> **Problems**:
(A) From the freight survey text, return the passage from "Table 5.2.10 reports" to "of the sample.".
(B) Answer these questions from the freight survey text:
(i) How many respondents said they had "No idea" how many management hours a day-late lorry load would take up?
(ii) What gross wage rate per hour was used for the management time?
(iii) What came in third place among the impacts on the reliability of freight movements?

> **Provided text**:
START

Respondents were asked to estimate how many management hours were taken up dealing with the consequences of a single lorry load of this traffic arriving a day late. Ten respondents had "No idea". The remaining 23 respondents reported a total of 35 hours, so an average of one and a half hours. Naturally, delays as large as one day would be rare, but it can be deduced from the data that a 4 hour delay would not require more than 90 minutes management time, on average, and that 15 minutes might be a reasonable value to take. STAG 2012 (see Transport Scotland, 2012) reports work values of time at around £40/hour (for car travellers) in 2010, reflecting the gross wages of such travellers. Making the appropriate adjustments to 2014 prices and income levels raises that to about £50/hour. Assuming that the management hours referred to in the survey were fairly senior, it was thought sensible to use here a gross wage rate of £80/hour. Hence 15 minutes of such time would imply a cost of £20 from a 4 hour delay. In the absence of better estimates, this provides a very rough estimate of one component of the cost of unreliability (£5/hour of delay).

Another question asked about the effect on Buffer Stocks of a sustained reduction in the incidence of late arrivals. Five respondents did not provide a reply, and 22 more said there would be no effect. The remaining 6 respondents reported an average of 16% reduction in Buffer Stocks, with all responses being in the range 10% to 20%. Some of the non-respondents would have found the question irrelevant, for example the seaport and those merely involved in carrying the goods. At least one of the firms reporting no reduction had no Buffer Stock to begin with. If were assumed that about 18 firms would have no reduction, then averaging these with the 6 reporting a 16% reduction would give an overall 4% reduction in Buffer Stocks. The value of that will obviously vary from case to case, not least with the value of the goods concerned, but 4% could be a quite significant saving in the working capital involved.

Table 5.2.10 reports the greatest impact on reliability of freight movements is felt to be that roads are insufficiently large to cope. This is closely followed by the concentration of traffic at particular times. Road works came in third place, with Road Design not far behind that. Weather and Accidents were not felt to be particularly important in themselves. The closeness of the Mean and Median results suggests that these views are shared over different sections of the sample.

Table 5.2.10 Ratings of the Scale of Various Impacts on Unreliability (F Survey)

END

> **Source excerpt**:

START

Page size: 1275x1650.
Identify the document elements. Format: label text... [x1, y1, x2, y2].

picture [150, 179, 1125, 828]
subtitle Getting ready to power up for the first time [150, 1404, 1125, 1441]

END

> **Solutions below**:
(A)
Table 5.2.10 reports the greatest impact on reliability of freight movements is felt to be that roads are insufficiently large to cope. This is closely followed by the concentration of traffic at particular times. Road works came in third place, with Road Design not far behind that. Weather and Accidents were not felt to be particularly important in themselves. The closeness of the Mean and Median results suggests that these views are shared over different sections of the sample.

(B)
(i) Ten respondents.
(ii) £80/hour.
(iii) Road works.